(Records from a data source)

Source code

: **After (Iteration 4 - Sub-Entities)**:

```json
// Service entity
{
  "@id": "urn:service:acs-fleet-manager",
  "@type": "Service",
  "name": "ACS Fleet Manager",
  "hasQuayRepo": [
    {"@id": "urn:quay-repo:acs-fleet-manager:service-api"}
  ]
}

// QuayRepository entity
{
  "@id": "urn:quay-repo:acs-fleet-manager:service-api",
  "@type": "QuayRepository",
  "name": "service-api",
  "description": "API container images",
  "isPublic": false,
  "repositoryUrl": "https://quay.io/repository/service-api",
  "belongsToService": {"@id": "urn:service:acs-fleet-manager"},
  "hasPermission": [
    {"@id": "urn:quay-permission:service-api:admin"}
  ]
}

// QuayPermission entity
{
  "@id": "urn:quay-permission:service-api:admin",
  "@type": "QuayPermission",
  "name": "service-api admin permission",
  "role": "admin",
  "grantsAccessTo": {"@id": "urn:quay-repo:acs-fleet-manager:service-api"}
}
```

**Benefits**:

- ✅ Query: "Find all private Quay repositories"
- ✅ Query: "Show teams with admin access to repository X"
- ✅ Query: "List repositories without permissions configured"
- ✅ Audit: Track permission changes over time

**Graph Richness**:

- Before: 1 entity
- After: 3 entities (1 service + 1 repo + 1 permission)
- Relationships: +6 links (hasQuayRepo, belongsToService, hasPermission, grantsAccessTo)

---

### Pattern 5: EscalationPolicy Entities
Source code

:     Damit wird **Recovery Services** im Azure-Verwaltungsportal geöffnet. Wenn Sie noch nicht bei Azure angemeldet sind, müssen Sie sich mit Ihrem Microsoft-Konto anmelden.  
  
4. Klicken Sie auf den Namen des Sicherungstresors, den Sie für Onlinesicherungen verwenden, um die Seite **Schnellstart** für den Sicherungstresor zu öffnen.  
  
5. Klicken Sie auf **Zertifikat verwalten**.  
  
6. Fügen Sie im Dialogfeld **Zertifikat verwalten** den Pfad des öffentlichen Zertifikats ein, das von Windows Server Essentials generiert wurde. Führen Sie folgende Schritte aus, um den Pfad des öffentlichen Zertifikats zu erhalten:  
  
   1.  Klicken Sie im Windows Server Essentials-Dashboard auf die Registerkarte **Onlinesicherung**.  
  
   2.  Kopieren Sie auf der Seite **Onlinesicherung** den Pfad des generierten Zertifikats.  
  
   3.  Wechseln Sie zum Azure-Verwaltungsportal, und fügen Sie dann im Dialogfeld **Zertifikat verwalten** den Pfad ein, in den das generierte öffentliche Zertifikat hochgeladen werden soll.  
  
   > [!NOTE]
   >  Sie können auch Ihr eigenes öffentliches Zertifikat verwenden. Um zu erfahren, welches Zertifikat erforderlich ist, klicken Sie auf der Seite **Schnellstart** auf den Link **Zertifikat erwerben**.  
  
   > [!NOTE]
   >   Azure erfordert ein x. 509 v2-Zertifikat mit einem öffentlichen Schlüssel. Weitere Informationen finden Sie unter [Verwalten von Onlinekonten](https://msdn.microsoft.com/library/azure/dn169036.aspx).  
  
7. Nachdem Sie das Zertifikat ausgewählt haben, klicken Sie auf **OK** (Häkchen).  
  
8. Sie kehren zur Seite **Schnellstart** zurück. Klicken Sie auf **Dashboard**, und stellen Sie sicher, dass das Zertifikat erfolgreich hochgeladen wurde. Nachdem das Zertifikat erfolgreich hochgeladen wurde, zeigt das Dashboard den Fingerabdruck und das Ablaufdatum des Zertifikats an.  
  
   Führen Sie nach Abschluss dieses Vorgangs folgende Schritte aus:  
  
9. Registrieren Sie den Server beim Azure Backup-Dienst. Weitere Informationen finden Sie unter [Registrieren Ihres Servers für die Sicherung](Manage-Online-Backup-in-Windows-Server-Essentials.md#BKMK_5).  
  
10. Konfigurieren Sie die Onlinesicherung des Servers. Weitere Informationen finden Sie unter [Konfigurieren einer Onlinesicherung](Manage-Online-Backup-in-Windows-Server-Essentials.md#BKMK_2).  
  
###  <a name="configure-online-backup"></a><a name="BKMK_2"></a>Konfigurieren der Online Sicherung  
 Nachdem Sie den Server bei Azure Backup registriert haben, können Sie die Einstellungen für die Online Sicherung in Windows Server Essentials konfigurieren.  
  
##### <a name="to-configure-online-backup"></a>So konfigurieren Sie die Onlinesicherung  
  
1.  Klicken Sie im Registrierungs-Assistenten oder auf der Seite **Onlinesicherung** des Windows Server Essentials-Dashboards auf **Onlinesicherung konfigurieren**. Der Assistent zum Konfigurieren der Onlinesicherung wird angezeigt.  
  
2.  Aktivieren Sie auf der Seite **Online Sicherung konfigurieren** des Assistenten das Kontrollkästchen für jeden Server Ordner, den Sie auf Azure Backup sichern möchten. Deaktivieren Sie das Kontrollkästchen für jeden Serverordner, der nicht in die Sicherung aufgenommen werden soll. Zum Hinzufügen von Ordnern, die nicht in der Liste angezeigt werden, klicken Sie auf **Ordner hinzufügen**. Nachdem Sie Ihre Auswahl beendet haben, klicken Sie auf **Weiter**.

Aim of the exercise:
Note how many lines of the entries contain the string "haben", then give that number by itself.

Solution below:
3